_Extrait:_
Le 20 octobre (jour de ma sainte patronne), le Gave est entré en crue énorme et a inondé les sanctuaires de Lourdes, avec lesquels j’avais une affaire particulière à « laver » ;

le 9 février (jour de mon anniversaire), la neige est tombée en avalanche sur mon village à la montagne, qui dut être évacué et resta ensuite plusieurs jours sous les feux de l’actualité… Barèges où s’écrivit et où se passe en grande partie Voyage, primitivement intitulé Un chemin dans la neige ;

le 11 février, jour de Notre-Dame de Lourdes et jour où Benoît XVI a annoncé sa renonciation, la foudre a touché Saint-Pierre de Rome ;

le 15 février, jour où, un peu après minuit, j’ai annoncé, en l’illustrant d’une photo que j’avais faite à l’église de Luz-Saint-Sauveur d’une pluie de lumière, que j’étais arrivée au bout du Voyage, comme « miraculeusement » reconstruit, avec ses fulgurances… quelques heures plus tard une météorite a déchiré et illuminé le ciel et la terre en Russie, pays d’éminente importance dans ma spiritualité et l’inspiration de l’ordre des Pèlerins d’Amour, à la fin de Voyage ;

le 28 février, jour où Benoît XVI, dans l’année de ses 86 ans, s’est retiré du monde, mon père, dans l’année de ses 86 ans, de façon inattendue car sa santé physique était encore correcte, est mort.

_Consigne:_
Restituez à l'identique, dans l'extrait sur les dates marquantes, tout ce qui va de « le 11 février, jour » jusqu'à « correcte, est mort. ».

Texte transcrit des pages
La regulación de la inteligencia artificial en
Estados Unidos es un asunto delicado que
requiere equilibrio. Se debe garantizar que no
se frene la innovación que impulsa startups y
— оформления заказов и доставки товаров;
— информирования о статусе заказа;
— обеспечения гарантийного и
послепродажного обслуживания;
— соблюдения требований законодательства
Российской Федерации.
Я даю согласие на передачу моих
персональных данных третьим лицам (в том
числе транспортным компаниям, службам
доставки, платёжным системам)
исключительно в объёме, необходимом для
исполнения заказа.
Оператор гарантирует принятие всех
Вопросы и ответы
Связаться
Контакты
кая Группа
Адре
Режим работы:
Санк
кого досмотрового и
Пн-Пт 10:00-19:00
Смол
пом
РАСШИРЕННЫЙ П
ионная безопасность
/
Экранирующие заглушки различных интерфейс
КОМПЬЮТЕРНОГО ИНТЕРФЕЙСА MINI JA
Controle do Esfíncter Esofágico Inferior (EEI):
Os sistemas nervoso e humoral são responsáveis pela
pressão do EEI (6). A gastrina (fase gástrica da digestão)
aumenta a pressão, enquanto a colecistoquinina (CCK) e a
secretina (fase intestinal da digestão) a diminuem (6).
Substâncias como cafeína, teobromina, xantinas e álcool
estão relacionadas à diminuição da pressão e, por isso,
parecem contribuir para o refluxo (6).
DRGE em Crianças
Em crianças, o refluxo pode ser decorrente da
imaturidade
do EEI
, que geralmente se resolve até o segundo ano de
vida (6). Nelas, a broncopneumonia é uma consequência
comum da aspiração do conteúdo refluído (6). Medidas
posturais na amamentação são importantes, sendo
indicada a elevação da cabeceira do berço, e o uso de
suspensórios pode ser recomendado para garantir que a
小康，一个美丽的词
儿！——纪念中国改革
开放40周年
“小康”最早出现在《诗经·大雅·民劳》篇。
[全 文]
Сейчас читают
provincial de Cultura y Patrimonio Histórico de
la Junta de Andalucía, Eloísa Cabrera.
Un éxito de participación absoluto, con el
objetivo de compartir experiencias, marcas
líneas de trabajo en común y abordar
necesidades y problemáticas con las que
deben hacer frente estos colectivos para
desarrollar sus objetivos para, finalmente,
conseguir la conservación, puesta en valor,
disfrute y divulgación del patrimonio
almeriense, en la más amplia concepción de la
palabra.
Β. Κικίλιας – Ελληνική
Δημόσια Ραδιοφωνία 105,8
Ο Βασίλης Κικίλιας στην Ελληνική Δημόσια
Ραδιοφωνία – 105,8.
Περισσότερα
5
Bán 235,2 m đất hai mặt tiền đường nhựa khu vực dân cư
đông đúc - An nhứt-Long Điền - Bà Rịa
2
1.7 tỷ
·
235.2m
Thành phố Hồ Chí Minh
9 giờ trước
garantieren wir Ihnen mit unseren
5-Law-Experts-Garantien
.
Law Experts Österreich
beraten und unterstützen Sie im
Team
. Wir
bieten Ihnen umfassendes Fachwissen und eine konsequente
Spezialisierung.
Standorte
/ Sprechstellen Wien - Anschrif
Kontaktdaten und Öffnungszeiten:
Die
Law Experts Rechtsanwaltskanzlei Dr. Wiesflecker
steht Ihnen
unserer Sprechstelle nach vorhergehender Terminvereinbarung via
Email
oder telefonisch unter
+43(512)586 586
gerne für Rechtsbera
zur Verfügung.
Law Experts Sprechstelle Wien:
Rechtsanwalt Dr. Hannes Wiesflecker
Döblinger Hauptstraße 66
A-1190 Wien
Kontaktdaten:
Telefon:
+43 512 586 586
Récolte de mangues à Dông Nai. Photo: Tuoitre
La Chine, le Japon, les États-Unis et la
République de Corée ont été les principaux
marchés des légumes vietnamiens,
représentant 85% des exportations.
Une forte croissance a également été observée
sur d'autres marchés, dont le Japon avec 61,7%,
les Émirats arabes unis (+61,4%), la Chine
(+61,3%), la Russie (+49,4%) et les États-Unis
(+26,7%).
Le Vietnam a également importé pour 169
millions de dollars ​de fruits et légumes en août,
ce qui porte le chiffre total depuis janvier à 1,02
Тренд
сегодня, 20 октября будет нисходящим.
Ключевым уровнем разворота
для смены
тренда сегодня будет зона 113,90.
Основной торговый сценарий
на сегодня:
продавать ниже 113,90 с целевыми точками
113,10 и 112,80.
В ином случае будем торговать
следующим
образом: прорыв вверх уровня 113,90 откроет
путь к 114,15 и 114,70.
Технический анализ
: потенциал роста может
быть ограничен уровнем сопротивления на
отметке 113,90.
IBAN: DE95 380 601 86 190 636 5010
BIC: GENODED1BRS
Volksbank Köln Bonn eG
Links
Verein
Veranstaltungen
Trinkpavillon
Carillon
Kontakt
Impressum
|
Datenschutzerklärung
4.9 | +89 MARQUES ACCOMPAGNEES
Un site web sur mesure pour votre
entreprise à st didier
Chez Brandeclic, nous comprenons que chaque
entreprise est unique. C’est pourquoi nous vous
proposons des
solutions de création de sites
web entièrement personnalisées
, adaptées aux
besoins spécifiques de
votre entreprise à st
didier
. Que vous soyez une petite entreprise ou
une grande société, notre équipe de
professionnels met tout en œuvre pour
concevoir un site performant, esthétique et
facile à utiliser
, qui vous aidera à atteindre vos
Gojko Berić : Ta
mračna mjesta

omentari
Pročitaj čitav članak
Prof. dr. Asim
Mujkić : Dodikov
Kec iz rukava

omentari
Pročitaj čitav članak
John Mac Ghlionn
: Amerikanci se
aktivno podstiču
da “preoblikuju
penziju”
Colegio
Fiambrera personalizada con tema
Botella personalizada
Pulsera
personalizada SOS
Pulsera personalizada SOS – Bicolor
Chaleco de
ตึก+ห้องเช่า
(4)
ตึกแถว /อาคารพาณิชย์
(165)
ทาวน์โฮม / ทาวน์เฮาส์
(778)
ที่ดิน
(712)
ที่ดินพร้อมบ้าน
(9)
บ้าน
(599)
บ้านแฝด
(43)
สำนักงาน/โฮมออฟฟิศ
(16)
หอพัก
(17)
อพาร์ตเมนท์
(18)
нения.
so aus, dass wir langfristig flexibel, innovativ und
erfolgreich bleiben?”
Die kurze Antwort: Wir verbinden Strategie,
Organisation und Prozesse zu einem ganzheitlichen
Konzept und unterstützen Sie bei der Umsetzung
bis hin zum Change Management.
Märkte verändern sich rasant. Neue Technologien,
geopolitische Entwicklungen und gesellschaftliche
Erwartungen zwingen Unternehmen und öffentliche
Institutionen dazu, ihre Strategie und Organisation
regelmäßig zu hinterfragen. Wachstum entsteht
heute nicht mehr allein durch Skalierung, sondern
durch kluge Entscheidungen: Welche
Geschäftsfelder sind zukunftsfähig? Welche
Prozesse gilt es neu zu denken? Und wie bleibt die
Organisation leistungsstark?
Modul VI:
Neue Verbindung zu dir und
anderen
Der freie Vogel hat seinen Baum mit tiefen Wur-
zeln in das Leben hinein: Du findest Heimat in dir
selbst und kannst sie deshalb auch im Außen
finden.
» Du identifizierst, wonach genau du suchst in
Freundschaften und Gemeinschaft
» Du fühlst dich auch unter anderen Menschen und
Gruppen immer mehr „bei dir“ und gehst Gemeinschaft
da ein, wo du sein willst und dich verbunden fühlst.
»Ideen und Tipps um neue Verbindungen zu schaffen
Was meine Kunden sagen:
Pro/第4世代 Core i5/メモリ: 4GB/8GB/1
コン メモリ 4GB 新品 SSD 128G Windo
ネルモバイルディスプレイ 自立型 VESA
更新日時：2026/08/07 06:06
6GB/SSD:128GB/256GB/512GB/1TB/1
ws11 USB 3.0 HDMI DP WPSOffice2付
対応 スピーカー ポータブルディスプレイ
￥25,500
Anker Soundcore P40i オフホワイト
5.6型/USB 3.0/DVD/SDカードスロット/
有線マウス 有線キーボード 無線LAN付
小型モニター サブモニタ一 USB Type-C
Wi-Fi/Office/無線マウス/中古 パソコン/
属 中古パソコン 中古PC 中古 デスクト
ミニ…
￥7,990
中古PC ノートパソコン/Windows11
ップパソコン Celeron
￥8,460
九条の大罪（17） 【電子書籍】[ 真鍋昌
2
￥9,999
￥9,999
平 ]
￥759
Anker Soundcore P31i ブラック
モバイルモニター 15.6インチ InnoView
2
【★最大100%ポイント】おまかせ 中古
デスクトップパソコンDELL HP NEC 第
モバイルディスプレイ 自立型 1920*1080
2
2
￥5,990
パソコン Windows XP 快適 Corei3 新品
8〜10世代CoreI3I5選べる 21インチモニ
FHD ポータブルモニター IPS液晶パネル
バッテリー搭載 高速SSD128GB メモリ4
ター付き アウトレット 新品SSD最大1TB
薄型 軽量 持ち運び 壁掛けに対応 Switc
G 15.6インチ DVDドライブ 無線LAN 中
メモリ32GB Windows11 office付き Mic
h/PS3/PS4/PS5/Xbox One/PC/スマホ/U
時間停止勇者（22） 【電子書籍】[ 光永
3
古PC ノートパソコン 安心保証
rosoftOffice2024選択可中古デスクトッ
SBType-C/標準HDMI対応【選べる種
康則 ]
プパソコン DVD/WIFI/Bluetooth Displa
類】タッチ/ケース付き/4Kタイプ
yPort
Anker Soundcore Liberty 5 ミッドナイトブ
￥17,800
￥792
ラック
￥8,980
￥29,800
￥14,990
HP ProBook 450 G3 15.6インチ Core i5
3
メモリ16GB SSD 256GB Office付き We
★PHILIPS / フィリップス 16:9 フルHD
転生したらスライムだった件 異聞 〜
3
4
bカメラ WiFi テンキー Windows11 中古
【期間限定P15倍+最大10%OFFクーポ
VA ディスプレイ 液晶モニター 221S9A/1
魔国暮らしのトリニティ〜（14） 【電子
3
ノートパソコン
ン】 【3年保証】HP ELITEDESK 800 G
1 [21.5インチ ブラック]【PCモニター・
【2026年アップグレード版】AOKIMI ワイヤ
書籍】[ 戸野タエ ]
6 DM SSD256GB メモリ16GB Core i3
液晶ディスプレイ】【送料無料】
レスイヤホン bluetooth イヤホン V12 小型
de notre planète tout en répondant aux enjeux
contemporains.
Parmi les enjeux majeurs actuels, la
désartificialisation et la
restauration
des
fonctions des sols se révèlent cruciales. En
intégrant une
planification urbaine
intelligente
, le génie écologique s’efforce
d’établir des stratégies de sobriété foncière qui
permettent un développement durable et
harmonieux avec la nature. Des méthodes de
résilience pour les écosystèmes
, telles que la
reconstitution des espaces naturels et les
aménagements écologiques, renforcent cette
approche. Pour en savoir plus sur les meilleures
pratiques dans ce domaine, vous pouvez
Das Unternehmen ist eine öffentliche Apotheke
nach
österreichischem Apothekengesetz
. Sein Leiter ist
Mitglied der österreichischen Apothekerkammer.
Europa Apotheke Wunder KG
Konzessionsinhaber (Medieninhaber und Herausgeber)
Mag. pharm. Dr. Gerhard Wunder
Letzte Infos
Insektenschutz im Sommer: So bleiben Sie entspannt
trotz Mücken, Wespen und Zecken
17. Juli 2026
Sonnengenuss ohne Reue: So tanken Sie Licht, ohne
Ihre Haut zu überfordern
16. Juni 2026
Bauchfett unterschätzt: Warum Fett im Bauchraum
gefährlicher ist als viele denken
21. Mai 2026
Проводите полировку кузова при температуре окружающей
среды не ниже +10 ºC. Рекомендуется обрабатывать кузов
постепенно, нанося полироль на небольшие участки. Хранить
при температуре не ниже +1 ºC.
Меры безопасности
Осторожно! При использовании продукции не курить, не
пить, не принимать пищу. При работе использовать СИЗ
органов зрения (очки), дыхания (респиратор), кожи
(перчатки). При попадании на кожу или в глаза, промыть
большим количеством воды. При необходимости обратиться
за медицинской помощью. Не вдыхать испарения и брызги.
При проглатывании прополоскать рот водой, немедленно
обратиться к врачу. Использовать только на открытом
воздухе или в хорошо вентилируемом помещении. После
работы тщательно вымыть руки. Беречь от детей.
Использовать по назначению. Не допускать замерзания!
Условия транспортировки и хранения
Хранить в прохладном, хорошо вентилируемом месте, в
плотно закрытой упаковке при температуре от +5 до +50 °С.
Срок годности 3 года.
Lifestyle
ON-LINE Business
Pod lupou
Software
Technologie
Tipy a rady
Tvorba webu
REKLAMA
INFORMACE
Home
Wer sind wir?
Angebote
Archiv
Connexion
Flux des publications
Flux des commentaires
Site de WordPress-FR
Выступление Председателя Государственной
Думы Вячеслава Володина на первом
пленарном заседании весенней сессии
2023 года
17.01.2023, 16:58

_Votre réponse:_
le 11 février, jour de Notre-Dame de Lourdes et jour où Benoît XVI a annoncé sa renonciation, la foudre a touché Saint-Pierre de Rome ;

le 15 février, jour où, un peu après minuit, j’ai annoncé, en l’illustrant d’une photo que j’avais faite à l’église de Luz-Saint-Sauveur d’une pluie de lumière, que j’étais arrivée au bout du Voyage, comme « miraculeusement » reconstruit, avec ses fulgurances… quelques heures plus tard une météorite a déchiré et illuminé le ciel et la terre en Russie, pays d’éminente importance dans ma spiritualité et l’inspiration de l’ordre des Pèlerins d’Amour, à la fin de Voyage ;

le 28 février, jour où Benoît XVI, dans l’année de ses 86 ans, s’est retiré du monde, mon père, dans l’année de ses 86 ans, de façon inattendue car sa santé physique était encore correcte, est mort.